Tras estos actos, los estudiantes oaxaqueños llegaron a la Ciudad de México buscando justicia, pero la respuesta del gobierno de Claudia Sheinbaum fue igualmente elocuente: granaderos.
El Zócalo, ese espacio que debería ser el corazón simbólico de la democracia mexicana, se convirtió en un territorio militarizado. Los estudiantes, que llevaban pancartas hechas a mano con consignas, se encontraron con empujones y golpes. La paradoja es dolorosa: quienes hoy gobiernan bajo la bandera de la Cuarta Transformación, y que por años protestaron desde la oposición, ahora reproducen las mismas prácticas que denunciaban.
¿Dónde quedó el “primero los pobres”? La frase resuena hueca en los oídos de estos jóvenes. Su lucha no es por privilegios; es por lo básico: un techo, un plato de comida, el derecho a estudiar sin miedo. Cuando un gobierno responde con violencia a demandas tan legítimas, no sólo traiciona sus promesas, sino que siembra las semillas de la desconfianza y el desencanto.

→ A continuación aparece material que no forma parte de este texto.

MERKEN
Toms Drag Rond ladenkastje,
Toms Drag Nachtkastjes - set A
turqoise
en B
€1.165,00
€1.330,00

Pero hay algo que los funcionarios subestiman: la capacidad de resistencia que nace cuando la causa es justa. Lejos de amedrentarse, el movimiento crece. La solidaridad se extiende de estado en estado, porque el dolor de Oaxaca resuena en Puebla, en el Estado de México, en todos los rincones donde hay jóvenes que entienden que la injusticia contra uno es una amenaza contra todos.
El llamado de estos estudiantes es, en el fondo, un examen de ética para el México contemporáneo. ¿Vamos a permitir que la educación sea un lujo para quienes pueden pagarla? ¿Vamos a normalizar la represión como respuesta a la protesta pacífica? La historia juzgará no sólo a los gobiernos por su sordera, sino a la sociedad por su indiferencia.

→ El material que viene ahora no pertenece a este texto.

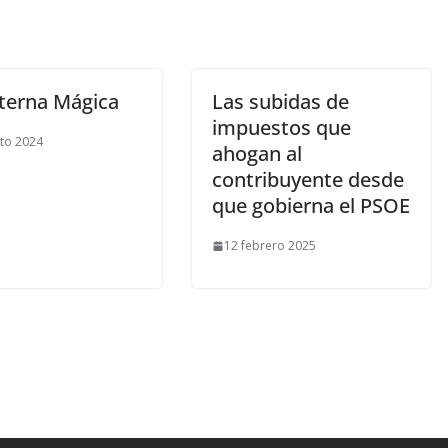
nterna Mágica
Las subidas de
impuestos que
to 2024
ahogan al
contribuyente desde
que gobierna el PSOE
12 febrero 2025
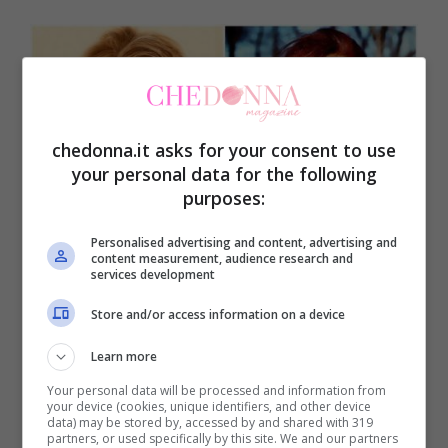
chedonna.it asks for your consent to use
your personal data for the following
purposes:
Personalised advertising and content, advertising and
content measurement, audience research and
services development
Store and/or access information on a device
Learn more
Your personal data will be processed and information from
your device (cookies, unique identifiers, and other device
data) may be stored by, accessed by and shared with 319
partners, or used specifically by this site. We and our partners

Los estudiantes han anunciado que volverán en octubre a “La Mañanera”. Llegarán con sus voces, con sus pancartas, con la fuerza de quienes no tienen nada que perder excepto su futuro.
La pregunta obligada es: ¿encontrarán finalmente oídos que escuchen, o sólo más granaderos? La respuesta definirá no sólo su destino, sino el alma de un país que promete transformación, pero que aún debe demostrar que está transformándose a sí mismo.